Die Schaulustigen bei Rettungseinsätzen werden immer mehr zum Problem. Das bekommt auch die Crew des ÖAMTC Rettungshubschraubers „Christophorus 9“ zu spüren. Die Gaffer würden sogar aufmüpfig auf Wegweisung reagieren.

Seit 5. April ist der „Christopherus 9“ am Dach der neuen Zentrale des Automobilclubs in der Baumgasse im dritten Bezirk stationiert. Bis Anfang August hat die Rettungsmannschaft von dort etwa 700 Einsätze geflogen, „Wien heute“ konnte einen Einsatz begleiten.

Schaulustige „steigen über den Patienten drüber“

Es ist 10.52 Uhr in der Zentrale, die Besatzung des „Christophorus 9“ hat bereits vier Einsätze geflogen. Kurz wäre Zeit zur Erholung, doch sofort kommt schon der nächste Alarm und es geht zu einem neuen Einsatz in Neustift bei Altlengbach.

Pilot Gerold Hofbauer fliegt seit 15 Jahren Rettungshubschrauber. Einsätze in der Stadt sind immer schwierig, meint er. Am mühsamsten sind aber inzwischen schaulustige und ignorante Passanten: „Klassische Situation wäre zum Beispiel, wenn man einen Patienten am Gehsteig versorgen muss. Man kann daneben landen, dann kommen Leute vorbei, steigen über den Patienten drüber und haben nicht einmal den Anstand, dass sie wirklich einen großen Bogen herum gehen oder stehenbleiben“.

Gaffer fühlen sich auf den Schlips getreten

Rund zwei- bis dreihundert Menschen filmten und fotografierten einen Straßenbahnunfall in Simmering Anfang Juli. Das Verhalten sorgte bei Polizei und Feuerwehr für Aufregung - mehr dazu in Nach Unfall: Polizei warnt Schaulustige. Für die Rettungssanitäter, die mit voller Konzentration arbeiten, ist das nicht immer eine leichte Situation.

Oft muss die Polizei einschreiten und die Leute weghalten, „sonst kann man nicht in Ruhe arbeiten“, so Hofbauer. Flugretter Rene Adler ist Sanitäter, Copilot und auch für die Sicherheit am Boden zuständig. Er hat regelmäßig mit Gaffern und Selfie-Fotografen zu tun: „Die Reaktionen sind total unterschiedlich. Einige Leute fühlen sich dann vor den Schlips getreten, sind dann vielleicht etwas aufmüpfig oder frech. Zu einem gewissen Grad stumpft man dann ab, weil man auch gar keine Zeit hat, sich darauf zu fokussieren.“

Psychologen sprechen von „Bystander-Effekt“

Die Psychologin Brigitte Lueger-Schuster von der Universität Wien sieht mehrere Gründe für das Verhalten der Schaulustigen. Vor allem die Anonymität der Großstadt würde da zu tragen kommen. „Da gibt es einen Effekt, der heißt Bystander-Effekt oder Zeugen-Effekt. Je mehr Menschen sich versammeln, desto stärker wirkt die Gruppendynamik und desto größer wird die Anonymität“ - mehr dazu in Psychologin: Schaulustigen fehlt Empathie.

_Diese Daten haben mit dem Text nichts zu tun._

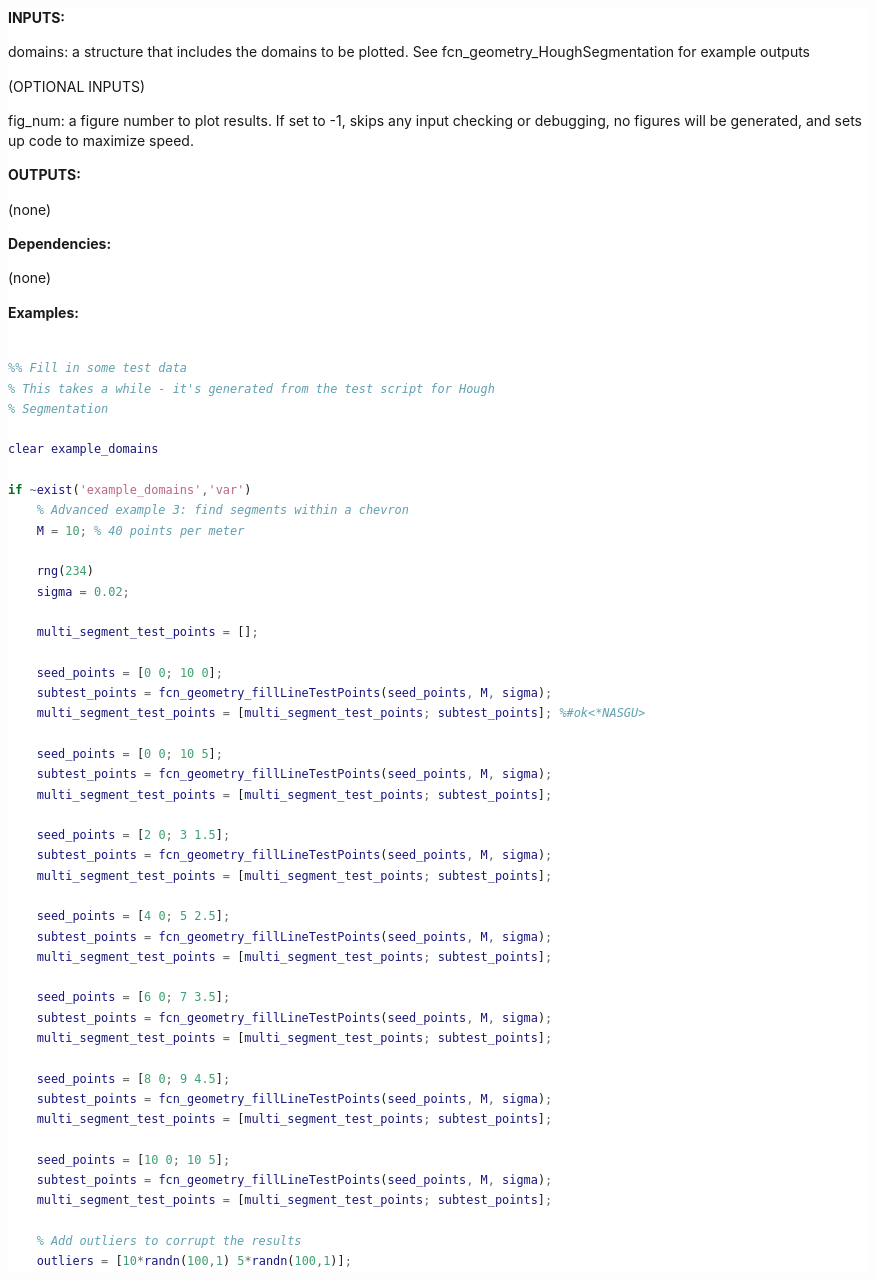 **INPUTS:**

domains: a structure that includes the domains to be plotted. See
fcn_geometry_HoughSegmentation for example outputs

(OPTIONAL INPUTS)

fig_num: a figure number to plot results. If set to -1, skips any
input checking or debugging, no figures will be generated, and sets
up code to maximize speed.
      
**OUTPUTS:**

(none)

**Dependencies:**

(none)

**Examples:**

```MATLAB

%% Fill in some test data
% This takes a while - it's generated from the test script for Hough
% Segmentation

clear example_domains

if ~exist('example_domains','var')
    % Advanced example 3: find segments within a chevron
    M = 10; % 40 points per meter

    rng(234)
    sigma = 0.02;

    multi_segment_test_points = [];

    seed_points = [0 0; 10 0];
    subtest_points = fcn_geometry_fillLineTestPoints(seed_points, M, sigma);
    multi_segment_test_points = [multi_segment_test_points; subtest_points]; %#ok<*NASGU>

    seed_points = [0 0; 10 5];
    subtest_points = fcn_geometry_fillLineTestPoints(seed_points, M, sigma);
    multi_segment_test_points = [multi_segment_test_points; subtest_points];

    seed_points = [2 0; 3 1.5];
    subtest_points = fcn_geometry_fillLineTestPoints(seed_points, M, sigma);
    multi_segment_test_points = [multi_segment_test_points; subtest_points];

    seed_points = [4 0; 5 2.5];
    subtest_points = fcn_geometry_fillLineTestPoints(seed_points, M, sigma);
    multi_segment_test_points = [multi_segment_test_points; subtest_points];

    seed_points = [6 0; 7 3.5];
    subtest_points = fcn_geometry_fillLineTestPoints(seed_points, M, sigma);
    multi_segment_test_points = [multi_segment_test_points; subtest_points];

    seed_points = [8 0; 9 4.5];
    subtest_points = fcn_geometry_fillLineTestPoints(seed_points, M, sigma);
    multi_segment_test_points = [multi_segment_test_points; subtest_points];

    seed_points = [10 0; 10 5];
    subtest_points = fcn_geometry_fillLineTestPoints(seed_points, M, sigma);
    multi_segment_test_points = [multi_segment_test_points; subtest_points];
     
    % Add outliers to corrupt the results
    outliers = [10*randn(100,1) 5*randn(100,1)];
```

Der Einsatz in Neustift ist vorbei, bevor er überhaupt richtig begonnen hat. Der abgestürzte Bauarbeiter, der anfangs seine Beine nicht mehr spürte, kann doch vom Rettungswagen versorgt werden. Die Crew von „Christophorus 9“ dreht ab und fliegt zum Stützpunkt zurück - bereit für neue Einsätze. Hoffentlich ohne Behinderung durch Schaulustige.